In particular, I consider the suggestion of random moving opponent a poor choice. The Elo of that opponent is very low (many SDs away from that expected from an agent trained on existing PGN databases), and also estimatable only with large uncertainty. Human players are far from ideal, too. My suggestion is to use Stockfish at low skill setting (but with large hash and long thinking time, so that the nominal Elo is actually achieved), e.g. set to around 1000 Elo or so.
@Zozo001CoN Good suggestions.

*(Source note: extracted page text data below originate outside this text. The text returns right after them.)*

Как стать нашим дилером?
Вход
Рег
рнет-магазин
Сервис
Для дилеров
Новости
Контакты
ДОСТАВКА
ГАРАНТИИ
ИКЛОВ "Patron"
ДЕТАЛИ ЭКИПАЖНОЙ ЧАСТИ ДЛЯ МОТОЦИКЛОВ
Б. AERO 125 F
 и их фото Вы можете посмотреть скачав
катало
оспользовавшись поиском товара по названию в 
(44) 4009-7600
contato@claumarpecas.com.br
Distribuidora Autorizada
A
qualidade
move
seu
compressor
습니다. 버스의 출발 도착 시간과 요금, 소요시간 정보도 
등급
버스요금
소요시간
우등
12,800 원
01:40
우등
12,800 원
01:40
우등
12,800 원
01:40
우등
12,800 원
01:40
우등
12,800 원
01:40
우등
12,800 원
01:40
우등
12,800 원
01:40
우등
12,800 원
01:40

I'll use a population of Stockfishes set to various Elos, will play until the all-time high ELO of my model stops improving(for 50 games), and will take the average of the 50 games succeeding that all-time high. I'll randomly generate opponents within a 250 ELO range centered at its current rating.
Most free online chess sites use Glicko not Elo, so my fallback of playing some online games for a rating might not work so cleanly Some possibilities:
Elo vs. the agent that picks a move uniformly at random
Win rate vs. an engine + settings with a tested Elo(calibrated against chess engines)
Win rate vs. an engine + settings with a tested Elo(calibrated against human players)
Glicko/Glicko 2 converted to approximate Elo
Win rate relative to myself
I might report on all of these as needed. For training purposes, the "elo vs. the agent that moves randomly" would likely be my main metric. This is mathematically a clean metric, but traders here probably prefer to bet on human-calibrated scores.
For resolving, assuming it's not 0, I'll likely find several engines + settings with Elos calibrated against human players closest to my model, play them randomly, and calculate an Elo while keeping the other engines fixed. There's also an "implied Elo" if I calculate a win rate vs. a known Elo, that I can report for each engine in the population.
@Mira > Most free online chess sites use Glicko not Elo
With respect to the online bots, it is important to note (even besides them not using the standard Elo as you noted) that their self-proclaimed ratings are unverified AND likely overstated.
A particularly notable example in this context is the 'gpt35-turbo-instruct' bot on Lichess, boasting a 2350 "provisional" blitz rating with an actual strength likely below 1800 Elo.
@Mira If it makes an illegal move does it lose automatically or is there some tolerance?
@Weezing Some kind of explicit reward signal for making legal moves will be part of the training so hopefully that's unlikely. I might sample it a few times until I get a legal move if it's a rare event(<5%), but if it's producing illegal moves all the time I'll just count them as losses and resolve 0. It won't be able to rely on error-correction in the normal course of playing.
@Fern For "grammar constraint": It won't be a typical LLM. It will be a transformer network. Could be restricted to FEN strings, but could also be purely in embedding space with something that knows how to encode entire chess boards into embedding vectors. I haven't decided how I want to represent the choice of move, and some representations make illegal moves much less likely.
@Mira I think you could have a chess engine running alongside of it and construct a 'plausible move grammar' from that, at least during training.
To prevent a combinatorial explosion in the tokenizer, you can have source and dest locations be a token tuple, sometimes this is more trouble than it's worth though.... (not sure which is best here, honestly).
One could also have a single token for every position in the 64x64 space but your embedding space would have to be at least 4096 to avoid collision issues.
You could also have a supervised legality loss that provides a strong signal as to which moves are legal each turn, this could be especially effective under a 64*64 tokenized scheme, and is basically 'free data' for the network each step and would be much more efficient than a motif where we implicitly learn solely from moves alone what is legal, and what is not.